● Materials provided:
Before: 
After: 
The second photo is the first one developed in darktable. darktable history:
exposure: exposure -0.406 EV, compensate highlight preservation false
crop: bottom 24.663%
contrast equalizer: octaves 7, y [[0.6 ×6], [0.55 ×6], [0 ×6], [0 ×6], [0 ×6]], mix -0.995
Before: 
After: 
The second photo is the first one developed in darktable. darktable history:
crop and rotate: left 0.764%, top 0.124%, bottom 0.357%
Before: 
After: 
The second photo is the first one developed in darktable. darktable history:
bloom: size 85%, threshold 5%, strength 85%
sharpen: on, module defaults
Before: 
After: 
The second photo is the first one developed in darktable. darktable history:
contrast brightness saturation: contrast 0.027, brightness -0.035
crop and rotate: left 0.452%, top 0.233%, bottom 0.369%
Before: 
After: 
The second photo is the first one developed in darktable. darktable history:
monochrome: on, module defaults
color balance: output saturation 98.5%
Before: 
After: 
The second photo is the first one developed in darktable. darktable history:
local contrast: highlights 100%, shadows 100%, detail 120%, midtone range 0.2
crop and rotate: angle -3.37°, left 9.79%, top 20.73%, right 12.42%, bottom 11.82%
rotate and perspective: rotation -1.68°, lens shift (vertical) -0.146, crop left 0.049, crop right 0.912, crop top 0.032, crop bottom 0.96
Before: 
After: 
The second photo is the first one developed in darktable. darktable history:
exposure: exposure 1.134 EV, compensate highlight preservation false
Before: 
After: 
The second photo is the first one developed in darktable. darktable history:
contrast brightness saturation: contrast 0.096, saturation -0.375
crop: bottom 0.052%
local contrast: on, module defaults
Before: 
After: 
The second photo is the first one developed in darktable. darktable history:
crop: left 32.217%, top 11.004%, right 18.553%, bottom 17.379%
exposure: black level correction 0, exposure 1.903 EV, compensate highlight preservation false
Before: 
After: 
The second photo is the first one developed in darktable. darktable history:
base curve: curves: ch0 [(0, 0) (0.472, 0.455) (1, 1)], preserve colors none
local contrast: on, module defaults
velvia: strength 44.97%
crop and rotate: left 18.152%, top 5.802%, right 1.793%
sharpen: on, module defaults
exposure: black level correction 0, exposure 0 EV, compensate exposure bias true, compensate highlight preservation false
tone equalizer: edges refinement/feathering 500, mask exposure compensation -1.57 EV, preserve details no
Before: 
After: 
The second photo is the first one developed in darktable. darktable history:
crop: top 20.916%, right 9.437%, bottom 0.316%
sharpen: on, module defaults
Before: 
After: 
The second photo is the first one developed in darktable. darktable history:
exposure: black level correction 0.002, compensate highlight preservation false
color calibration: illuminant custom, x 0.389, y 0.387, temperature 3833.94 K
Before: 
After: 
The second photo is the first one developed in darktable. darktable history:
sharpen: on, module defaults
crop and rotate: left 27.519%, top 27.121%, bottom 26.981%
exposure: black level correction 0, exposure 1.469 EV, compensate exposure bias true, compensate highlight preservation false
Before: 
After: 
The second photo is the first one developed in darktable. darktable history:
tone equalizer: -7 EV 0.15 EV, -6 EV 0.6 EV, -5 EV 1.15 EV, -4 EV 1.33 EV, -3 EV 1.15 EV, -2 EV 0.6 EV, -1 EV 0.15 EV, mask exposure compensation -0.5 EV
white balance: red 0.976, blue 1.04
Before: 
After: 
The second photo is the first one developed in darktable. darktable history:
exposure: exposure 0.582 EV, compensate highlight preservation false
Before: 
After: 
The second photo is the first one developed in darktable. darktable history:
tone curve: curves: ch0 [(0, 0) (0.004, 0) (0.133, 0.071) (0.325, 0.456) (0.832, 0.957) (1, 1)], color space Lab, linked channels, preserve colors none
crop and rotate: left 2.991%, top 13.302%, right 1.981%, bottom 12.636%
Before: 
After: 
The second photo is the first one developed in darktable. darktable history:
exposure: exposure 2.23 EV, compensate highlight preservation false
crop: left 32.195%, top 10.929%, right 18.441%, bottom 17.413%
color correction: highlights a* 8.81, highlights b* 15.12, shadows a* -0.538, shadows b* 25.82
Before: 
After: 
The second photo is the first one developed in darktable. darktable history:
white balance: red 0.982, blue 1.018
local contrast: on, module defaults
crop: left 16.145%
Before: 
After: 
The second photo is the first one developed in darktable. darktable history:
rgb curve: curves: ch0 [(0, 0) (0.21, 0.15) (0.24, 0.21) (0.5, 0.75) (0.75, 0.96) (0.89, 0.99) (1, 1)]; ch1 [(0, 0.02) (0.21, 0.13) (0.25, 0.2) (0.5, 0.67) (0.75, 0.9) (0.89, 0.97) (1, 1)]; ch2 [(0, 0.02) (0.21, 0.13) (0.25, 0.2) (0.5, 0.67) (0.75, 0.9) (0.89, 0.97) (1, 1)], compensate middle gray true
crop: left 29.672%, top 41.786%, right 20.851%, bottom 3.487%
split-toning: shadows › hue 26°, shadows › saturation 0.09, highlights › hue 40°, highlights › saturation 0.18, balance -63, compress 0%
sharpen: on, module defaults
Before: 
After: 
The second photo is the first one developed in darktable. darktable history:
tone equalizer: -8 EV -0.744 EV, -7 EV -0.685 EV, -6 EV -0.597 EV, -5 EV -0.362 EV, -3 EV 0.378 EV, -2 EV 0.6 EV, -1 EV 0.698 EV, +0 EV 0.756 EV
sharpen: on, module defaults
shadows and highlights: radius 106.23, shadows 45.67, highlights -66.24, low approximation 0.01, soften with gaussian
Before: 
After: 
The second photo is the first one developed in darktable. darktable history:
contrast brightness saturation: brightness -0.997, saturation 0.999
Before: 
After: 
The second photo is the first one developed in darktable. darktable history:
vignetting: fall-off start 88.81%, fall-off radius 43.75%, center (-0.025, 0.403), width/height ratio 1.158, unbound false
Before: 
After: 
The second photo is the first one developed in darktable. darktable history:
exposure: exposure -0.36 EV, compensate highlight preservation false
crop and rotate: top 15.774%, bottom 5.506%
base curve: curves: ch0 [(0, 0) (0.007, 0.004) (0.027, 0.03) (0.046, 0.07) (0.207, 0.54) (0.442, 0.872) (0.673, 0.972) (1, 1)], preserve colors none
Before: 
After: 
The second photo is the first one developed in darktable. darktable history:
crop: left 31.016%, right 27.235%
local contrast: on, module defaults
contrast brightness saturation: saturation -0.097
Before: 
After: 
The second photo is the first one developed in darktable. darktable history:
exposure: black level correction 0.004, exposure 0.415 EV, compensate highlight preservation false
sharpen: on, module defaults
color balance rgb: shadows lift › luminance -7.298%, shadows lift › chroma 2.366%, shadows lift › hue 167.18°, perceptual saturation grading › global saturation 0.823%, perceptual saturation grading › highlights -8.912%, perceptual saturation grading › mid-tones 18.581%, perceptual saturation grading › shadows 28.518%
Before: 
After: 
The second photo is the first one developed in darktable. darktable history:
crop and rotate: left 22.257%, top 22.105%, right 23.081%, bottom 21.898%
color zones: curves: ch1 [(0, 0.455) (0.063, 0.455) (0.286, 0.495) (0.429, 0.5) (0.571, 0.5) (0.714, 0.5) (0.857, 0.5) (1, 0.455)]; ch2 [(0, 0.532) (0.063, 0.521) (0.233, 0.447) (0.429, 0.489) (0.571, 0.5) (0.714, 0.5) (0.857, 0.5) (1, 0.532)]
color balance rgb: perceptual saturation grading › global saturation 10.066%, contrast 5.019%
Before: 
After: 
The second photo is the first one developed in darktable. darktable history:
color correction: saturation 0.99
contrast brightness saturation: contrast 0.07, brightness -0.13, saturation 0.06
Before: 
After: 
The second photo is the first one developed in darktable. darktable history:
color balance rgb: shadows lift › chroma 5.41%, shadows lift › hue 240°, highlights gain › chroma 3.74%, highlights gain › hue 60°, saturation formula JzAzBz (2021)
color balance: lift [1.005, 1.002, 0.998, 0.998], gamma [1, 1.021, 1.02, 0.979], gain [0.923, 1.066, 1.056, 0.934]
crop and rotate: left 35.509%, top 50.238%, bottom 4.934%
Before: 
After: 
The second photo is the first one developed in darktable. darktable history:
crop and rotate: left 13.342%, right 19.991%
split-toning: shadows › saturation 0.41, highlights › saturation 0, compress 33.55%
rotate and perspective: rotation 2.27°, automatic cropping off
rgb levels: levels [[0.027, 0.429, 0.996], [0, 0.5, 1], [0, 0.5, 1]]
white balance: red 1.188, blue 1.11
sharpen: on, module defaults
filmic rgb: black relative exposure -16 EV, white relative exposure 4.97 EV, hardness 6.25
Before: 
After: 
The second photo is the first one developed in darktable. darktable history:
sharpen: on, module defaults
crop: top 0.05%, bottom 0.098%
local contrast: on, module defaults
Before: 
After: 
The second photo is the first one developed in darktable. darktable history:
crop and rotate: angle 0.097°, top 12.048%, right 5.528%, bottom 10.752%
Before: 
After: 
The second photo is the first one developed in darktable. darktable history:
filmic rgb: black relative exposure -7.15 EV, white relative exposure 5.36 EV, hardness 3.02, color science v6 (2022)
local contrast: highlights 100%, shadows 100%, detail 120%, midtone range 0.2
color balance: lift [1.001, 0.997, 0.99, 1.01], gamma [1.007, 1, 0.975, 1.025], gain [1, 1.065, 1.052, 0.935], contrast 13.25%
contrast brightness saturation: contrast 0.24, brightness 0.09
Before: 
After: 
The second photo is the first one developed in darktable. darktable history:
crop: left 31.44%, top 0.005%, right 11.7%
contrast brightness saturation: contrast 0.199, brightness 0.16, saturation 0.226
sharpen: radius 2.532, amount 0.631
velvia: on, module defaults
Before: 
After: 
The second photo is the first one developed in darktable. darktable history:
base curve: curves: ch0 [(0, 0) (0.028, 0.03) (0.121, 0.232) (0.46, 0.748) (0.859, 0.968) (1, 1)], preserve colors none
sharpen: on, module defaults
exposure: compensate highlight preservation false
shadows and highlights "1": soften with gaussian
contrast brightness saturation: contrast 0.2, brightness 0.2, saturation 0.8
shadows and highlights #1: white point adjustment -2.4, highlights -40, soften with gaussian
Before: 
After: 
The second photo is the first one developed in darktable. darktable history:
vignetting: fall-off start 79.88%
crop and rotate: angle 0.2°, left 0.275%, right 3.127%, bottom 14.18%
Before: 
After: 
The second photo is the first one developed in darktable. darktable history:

● Set task:
Copy out the data word for word, from its first line down to and including the line containing "color balance: output saturation 98.5%".

● Complete output:
Before: 
After: 
The second photo is the first one developed in darktable. darktable history:
exposure: exposure -0.406 EV, compensate highlight preservation false
crop: bottom 24.663%
contrast equalizer: octaves 7, y [[0.6 ×6], [0.55 ×6], [0 ×6], [0 ×6], [0 ×6]], mix -0.995
Before: 
After: 
The second photo is the first one developed in darktable. darktable history:
crop and rotate: left 0.764%, top 0.124%, bottom 0.357%
Before: 
After: 
The second photo is the first one developed in darktable. darktable history:
bloom: size 85%, threshold 5%, strength 85%
sharpen: on, module defaults
Before: 
After: 
The second photo is the first one developed in darktable. darktable history:
contrast brightness saturation: contrast 0.027, brightness -0.035
crop and rotate: left 0.452%, top 0.233%, bottom 0.369%
Before: 
After: 
The second photo is the first one developed in darktable. darktable history:
monochrome: on, module defaults
color balance: output saturation 98.5%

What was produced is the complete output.